An SEC general manager echoed the concerns, pointing to staffing and logistical challenges at schools and within the NCAA’s enforcement unit.

“Legal chaos,” he said. “None of these rules hold any weight and are hard to enforce without constant audits, which nobody has the manpower to do effectively.”

Darren Heitner, the attorney who represented Lucas, believes court cases are on the horizon if the NCAA enforces penalties. Courts have repeatedly constrained the organization’s ability to restrict athlete movement and compensation. Most recently, Ole Miss quarterback Trinidad Chambliss was granted a sixth year of eligibility in a Mississippi court. Virginia quarterback Chandler Morris is seeking similar relief.

Heitner believes the NCAA’s attempt to model roster control on NFL structures is misguided because the NFL’s legal protection flows from collective bargaining — a mechanism the NCAA has long resisted and lacks. The legislation, Heitner wrote in his newsletter last week, might buy the NCAA a few months of order as it heads into fall camp.

 “But the moment a coach gets suspended or a school gets fined, expect the courtroom filings to begin,” he said. “And given the current judicial climate around college sports, I would not bet on the NCAA successfully defending these rules, at least not in their current form.”

What a court case might look like is also a fascinating question.

“The one thing I’m really interested in is who are they suing?” a Big 12 head coach said. “The whole deal is the penalty is not on the kid, the penalty is on the coach and the school. That’s what’s going to be really interesting.”
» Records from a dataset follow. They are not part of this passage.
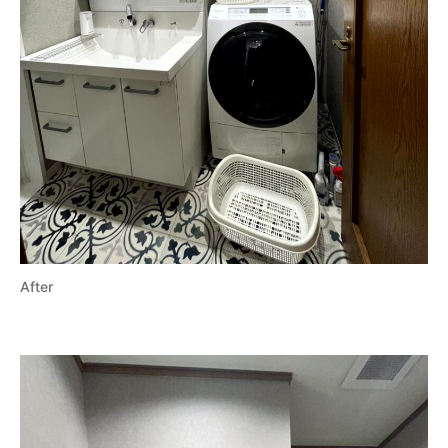
After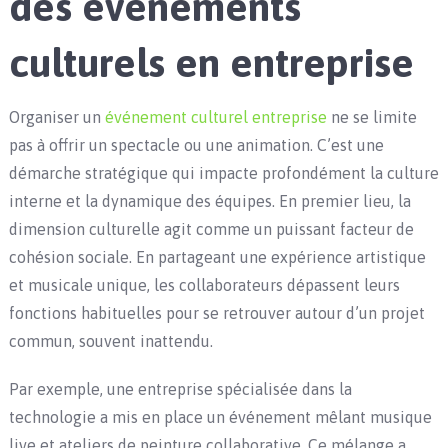
des événements
culturels en entreprise
Organiser un
événement culturel entreprise
ne se limite
pas à offrir un spectacle ou une animation. C’est une
démarche stratégique qui impacte profondément la culture
interne et la dynamique des équipes. En premier lieu, la
dimension culturelle agit comme un puissant facteur de
cohésion sociale. En partageant une expérience artistique
et musicale unique, les collaborateurs dépassent leurs
fonctions habituelles pour se retrouver autour d’un projet
commun, souvent inattendu.
Par exemple, une entreprise spécialisée dans la
technologie a mis en place un événement mêlant musique
live et ateliers de peinture collaborative. Ce mélange a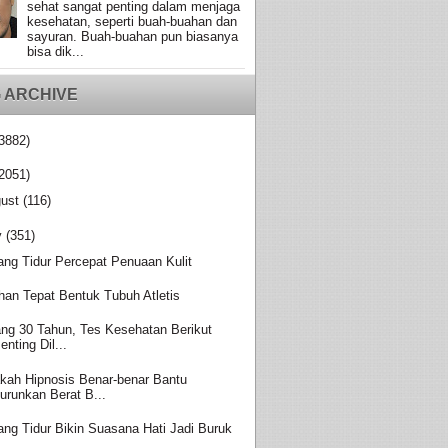
sehat sangat penting dalam menjaga
kesehatan, seperti buah-buahan dan
sayuran. Buah-buahan pun biasanya
bisa dik...
 ARCHIVE
3882)
2051)
ust
(116)
y
(351)
ang Tidur Percepat Penuaan Kulit
ihan Tepat Bentuk Tubuh Atletis
ang 30 Tahun, Tes Kesehatan Berikut
enting Dil...
kah Hipnosis Benar-benar Bantu
urunkan Berat B...
ang Tidur Bikin Suasana Hati Jadi Buruk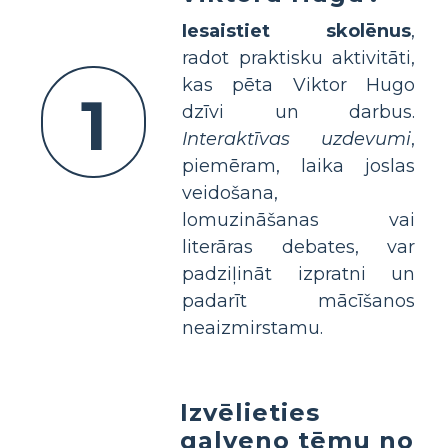
Iesaistiet skolēnus
,
radot praktisku aktivitāti,
kas pēta Viktor Hugo
1
dzīvi un darbus.
Interaktīvas uzdevumi
,
piemēram, laika joslas
veidošana,
lomuzināšanas vai
literāras debates, var
padziļināt izpratni un
padarīt mācīšanos
neaizmirstamu.
Izvēlieties
galveno tēmu no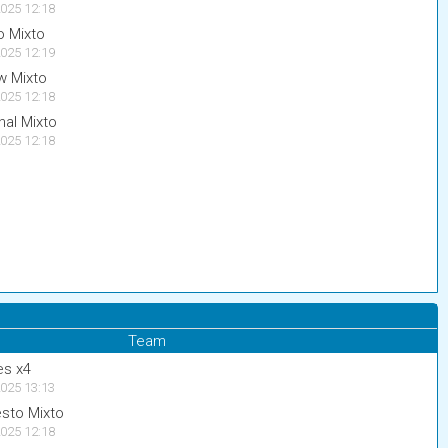
025 12:18
 Mixto
025 12:19
w Mixto
025 12:18
nal Mixto
025 12:18
Team
es x4
025 13:13
sto Mixto
025 12:18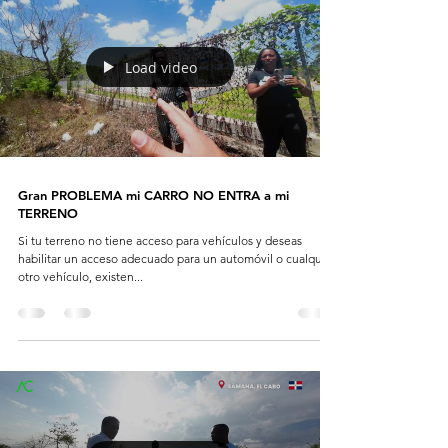
Load video
Gran PROBLEMA mi CARRO NO ENTRA a mi
TERRENO
Si tu terreno no tiene acceso para vehículos y deseas
habilitar un acceso adecuado para un automóvil o cualquier
otro vehículo, existen...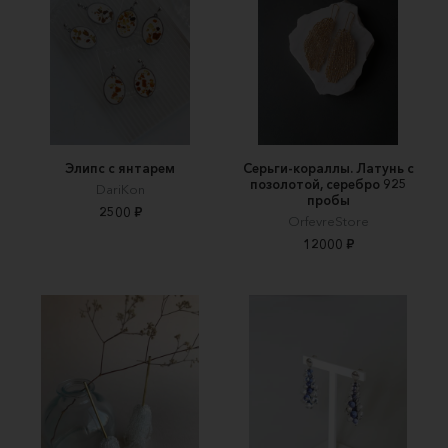
Элипс с янтарем
Серьги-кораллы. Латунь с
позолотой, серебро 925
DariKon
пробы
2500 ₽
OrfevreStore
12000 ₽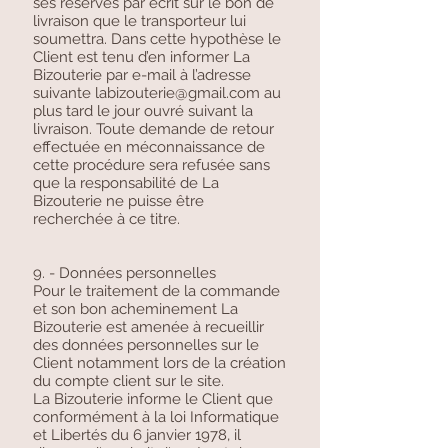
ses réserves par écrit sur le bon de
livraison que le transporteur lui
soumettra. Dans cette hypothèse le
Client est tenu d’en informer La
Bizouterie par e-mail à l’adresse
suivante
labizouterie@gmail.com
au
plus tard le jour ouvré suivant la
livraison. Toute demande de retour
effectuée en méconnaissance de
cette procédure sera refusée sans
que la responsabilité de La
Bizouterie ne puisse être
recherchée à ce titre.
9. - Données personnelles
Pour le traitement de la commande
et son bon acheminement La
Bizouterie est amenée à recueillir
des données personnelles sur le
Client notamment lors de la création
du compte client sur le site.
La Bizouterie informe le Client que
conformément à la loi Informatique
et Libertés du 6 janvier 1978, il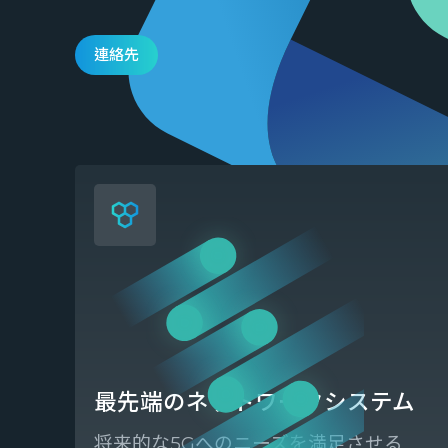
連絡先
最先端のネットワークシステム
将来的な5Gへのニーズを満足させる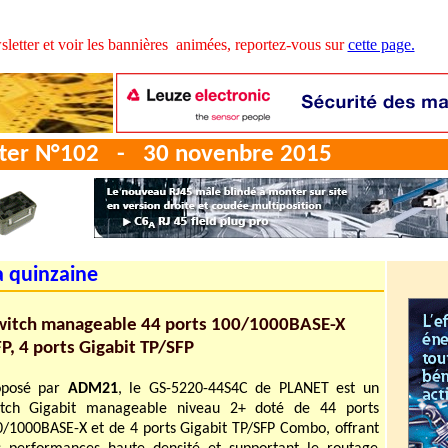
tter et voir les bannières animées, reportez-vous sur
cette page.
etter N°102 - 30 novenbre 2015
a quinzaine
witch manageable 44 ports 100/1000BASE-X
P, 4 ports Gigabit TP/SFP
oposé par
ADM21
, le GS-5220-44S4C de PLANET est un
itch Gigabit manageable niveau 2+ doté de 44 ports
/1000BASE-X et de 4 ports Gigabit TP/SFP Combo, offrant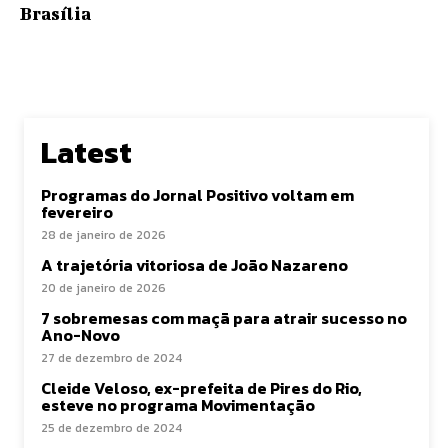
Brasília
Latest
Programas do Jornal Positivo voltam em
fevereiro
28 de janeiro de 2026
A trajetória vitoriosa de João Nazareno
20 de janeiro de 2026
7 sobremesas com maçã para atrair sucesso no
Ano-Novo
27 de dezembro de 2024
Cleide Veloso, ex-prefeita de Pires do Rio,
esteve no programa Movimentação
25 de dezembro de 2024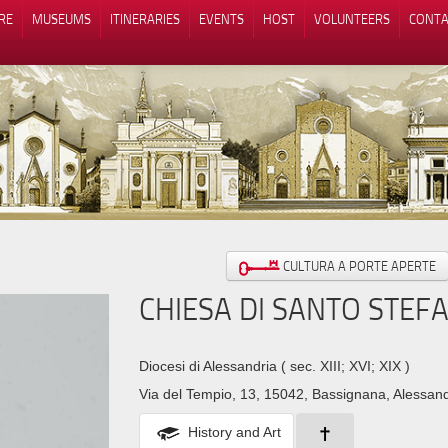
RE
MUSEUMS
ITINERARIES
EVENTS
HOST
VOLUNTEERS
CONTA
Notice at collection
Your Privacy Choices
CULTURA A PORTE APERTE
CHIESA DI SANTO STEF
Diocesi di Alessandria
( sec. XIII; XVI; XIX )
Via del Tempio, 13, 15042, Bassignana, Alessand
History and Art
On paper, the legislation makes it catastrophically expensive for a program to use him, but it does not make the math impossible. Whether a program — particularly a blue-blood with resources and lawyers — decides those penalties are worth absorbing, and whether the NCAA has the will and manpower to catch them if they do, remains the central unanswered question. 

The ‘tampering’ problem

The NCAA has yet to punish a power program on tampering allegations, even as coaches continue to point fingers and make accusations. Clemson’s Dabo Swinney made the biggest swing this offseason, accusing Ole Miss coach Pete Golding of tampering with linebacker Luke Ferrelli, a former Cal player who enrolled at Clemson in January only to leave the program for Ole Miss days after the portal closed. 

Swinney alleged Golding texted Ferrelli while he was sitting in an 8 a.m. class, asking about his buyout and sending a photo of a $1 million contract offer. Swinney submitted documentation to the NCAA and went public with the allegations in a 25-minute press conference. Golding has denied the characterization of events, saying the recruitment began before Ferrelli ever arrived in Clemson. The NCAA has not weighed in publicly.

The Big Ten sent a letter to the NCAA last month arguing that existing tampering rules “cannot be credibly or equitably enforced” and called for a moratorium on investigations while new rules are written. 

“These rules were not designed for a world in which student-athletes are compensated market participants making annual decisions with significant economic consequences,” the conference’s letter read, according to ESPN. “The collision between the old rules and new reality is producing outcomes that harm the population that the rules were designed to protect.” 

It’s going to take an act of Congress

Meanwhile, legislation that would fundamentally change college sports and rules enforcement — and potentially provide the NCAA and its membership legal protections ––was given a second wind last month in Washington, D.C. President Trump formed five committees last week, with dozens of collegiate and professional sports leaders tasked with providing suggestions to the President as Republicans continue to push the SCORE Act through Congress.

Wednesday’s vote to curb blind transfers is a narrow answer to a larger problem, and like so many NCAA rules before it, may ultimately be decided in a courtroom.

The Big Ten, in its letter to the NCAA last month, encapsulated the severity of the unknowns facing college sports.

“The system of college sports is under tremendous stress, both internally and externally,” the conference warned. “Systems adapt or they break.”